My first memory of holding a camera is taking pictures on a family outing. Although I don’t remember much I would like to think that it was a warm and beautiful place with yellow grass around. My mother sat on the spread on the ground and took out home made sandwiches. My elder brother and I took turns to press the red button on my father’s Pentax Pino 35. He framed the pictures while we released the shutter. It was as simple as that. To this day, that is the best piece of photography advice I’ve received from anyone. My father said, “Just press down the red button”.
Now the Pentax Pino is gone but I still do what my father taught me. I press the shutter down. That’s what photography is to me. It’s easy to complicate a simple thing like photography with terms like aperture and exposure and shutter speed and ‘seeing the light’ but in the end it’s about holding down that red button.
I moved on to a DSLR (Nikon D3000) about 2 years ago after spending half a year with a Kodak point and shoot. I think I’m only held back by my own imagination and creativity and I need at least 2 years before I think of upgrading my current photography gear. Some might argue that I’m slow.
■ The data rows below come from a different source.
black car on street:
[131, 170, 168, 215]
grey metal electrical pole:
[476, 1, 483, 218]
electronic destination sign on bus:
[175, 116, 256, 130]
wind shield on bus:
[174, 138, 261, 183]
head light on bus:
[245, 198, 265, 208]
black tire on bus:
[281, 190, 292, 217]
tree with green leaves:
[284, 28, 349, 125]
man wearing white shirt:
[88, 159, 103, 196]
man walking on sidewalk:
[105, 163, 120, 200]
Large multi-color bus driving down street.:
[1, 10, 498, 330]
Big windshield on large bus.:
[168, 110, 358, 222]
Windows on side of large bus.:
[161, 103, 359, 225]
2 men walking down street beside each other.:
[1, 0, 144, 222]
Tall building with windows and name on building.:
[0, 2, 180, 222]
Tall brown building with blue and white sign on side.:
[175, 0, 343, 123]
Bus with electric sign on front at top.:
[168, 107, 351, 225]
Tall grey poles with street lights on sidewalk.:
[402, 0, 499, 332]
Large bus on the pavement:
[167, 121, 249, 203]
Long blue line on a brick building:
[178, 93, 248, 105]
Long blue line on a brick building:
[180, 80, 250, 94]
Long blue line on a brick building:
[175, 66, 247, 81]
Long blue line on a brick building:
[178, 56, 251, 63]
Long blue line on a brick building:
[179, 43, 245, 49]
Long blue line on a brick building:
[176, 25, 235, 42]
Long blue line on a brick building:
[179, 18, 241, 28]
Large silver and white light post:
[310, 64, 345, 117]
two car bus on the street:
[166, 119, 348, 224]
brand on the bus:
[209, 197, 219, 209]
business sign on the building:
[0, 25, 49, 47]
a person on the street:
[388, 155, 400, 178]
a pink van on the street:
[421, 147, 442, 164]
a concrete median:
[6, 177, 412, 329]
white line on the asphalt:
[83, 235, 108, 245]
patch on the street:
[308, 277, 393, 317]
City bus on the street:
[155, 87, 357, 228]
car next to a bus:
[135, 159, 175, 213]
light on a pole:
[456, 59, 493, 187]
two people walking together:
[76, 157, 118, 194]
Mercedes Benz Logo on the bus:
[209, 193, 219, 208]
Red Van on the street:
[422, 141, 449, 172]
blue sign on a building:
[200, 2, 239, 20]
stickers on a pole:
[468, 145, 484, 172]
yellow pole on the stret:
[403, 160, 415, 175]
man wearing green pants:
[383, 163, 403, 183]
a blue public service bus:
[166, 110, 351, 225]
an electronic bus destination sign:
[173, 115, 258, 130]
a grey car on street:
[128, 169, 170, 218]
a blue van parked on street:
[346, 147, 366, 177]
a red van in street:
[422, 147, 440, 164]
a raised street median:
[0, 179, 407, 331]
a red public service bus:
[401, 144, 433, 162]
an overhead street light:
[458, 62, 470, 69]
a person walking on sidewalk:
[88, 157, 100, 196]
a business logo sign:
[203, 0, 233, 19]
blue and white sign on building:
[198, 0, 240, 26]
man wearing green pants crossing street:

You can call me self-taught and whatever I’ve learned is from reading EXIFs and articles on the web. It’s mind-boggling what the web can teach.
I would like to call the kind of photography I do as conceptual photography. I enjoy taking portraits the most, as I feel it offers so much scope. Every portrait and expression is different. I do not usually take photos of pretty flowers and landscapes (flowers are the most photographed things and landscapes because I’m lazy). I want to take pictures of ordinary objects/people in an extraordinary way. Currently I’m doing my first 365 and it’s really difficult if you ask me; and very fulfilling. I believe the last 200 days with my 365 have been the most creative period of my life.
Around me is the reality I have chosen for myself. My photography is a very small part of how I see the world around me. It’s fun to see it from behind a 3 by 3 grid.
I believe my greatest strength is that I’m raw. I don’t follow any of the great photographers and I don’t belong to any school as such. I don’t have a style and I don’t want to have one yet. Not unless I explore everything. Like everyone, I want my work displayed in a gallery while fancy people sip wine and critique it; to sell prints.
I wish to be able to give back to this wonderful community whatever I’ve learned. For now, I’ll keep doing what my father told me – Just press down the red button.